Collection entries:
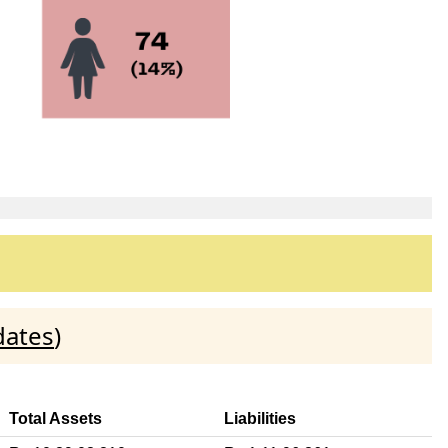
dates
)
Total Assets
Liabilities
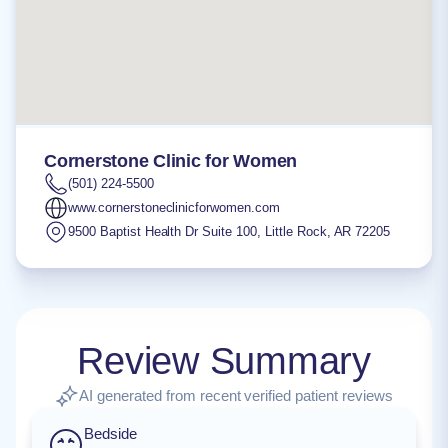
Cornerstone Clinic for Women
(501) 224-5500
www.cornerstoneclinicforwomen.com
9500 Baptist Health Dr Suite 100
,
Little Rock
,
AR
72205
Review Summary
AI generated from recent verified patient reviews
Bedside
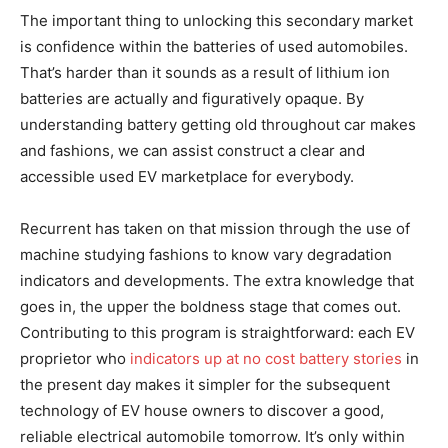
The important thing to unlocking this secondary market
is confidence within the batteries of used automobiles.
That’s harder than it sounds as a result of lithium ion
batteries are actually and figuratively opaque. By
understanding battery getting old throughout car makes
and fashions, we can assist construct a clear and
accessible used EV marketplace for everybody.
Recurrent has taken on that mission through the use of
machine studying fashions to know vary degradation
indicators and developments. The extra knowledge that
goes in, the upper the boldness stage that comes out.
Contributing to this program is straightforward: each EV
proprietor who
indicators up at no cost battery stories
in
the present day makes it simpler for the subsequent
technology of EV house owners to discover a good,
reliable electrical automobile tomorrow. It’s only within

Your assignment: Exclude every picture, then return precisely the lines that run from the line containing "Total Assets" through the end of the entries above.

Solution to the problem:
Total Assets
Liabilities
Cornerstone Clinic for Women
(501) 224-5500
www.cornerstoneclinicforwomen.com
9500 Baptist Health Dr Suite 100
,
Little Rock
,
AR
72205
Review Summary
AI generated from recent verified patient reviews
Bedside
The important thing to unlocking this secondary market
is confidence within the batteries of used automobiles.
That’s harder than it sounds as a result of lithium ion
batteries are actually and figuratively opaque. By
understanding battery getting old throughout car makes
and fashions, we can assist construct a clear and
accessible used EV marketplace for everybody.
Recurrent has taken on that mission through the use of
machine studying fashions to know vary degradation
indicators and developments. The extra knowledge that
goes in, the upper the boldness stage that comes out.
Contributing to this program is straightforward: each EV
proprietor who
indicators up at no cost battery stories
in
the present day makes it simpler for the subsequent
technology of EV house owners to discover a good,
reliable electrical automobile tomorrow. It’s only within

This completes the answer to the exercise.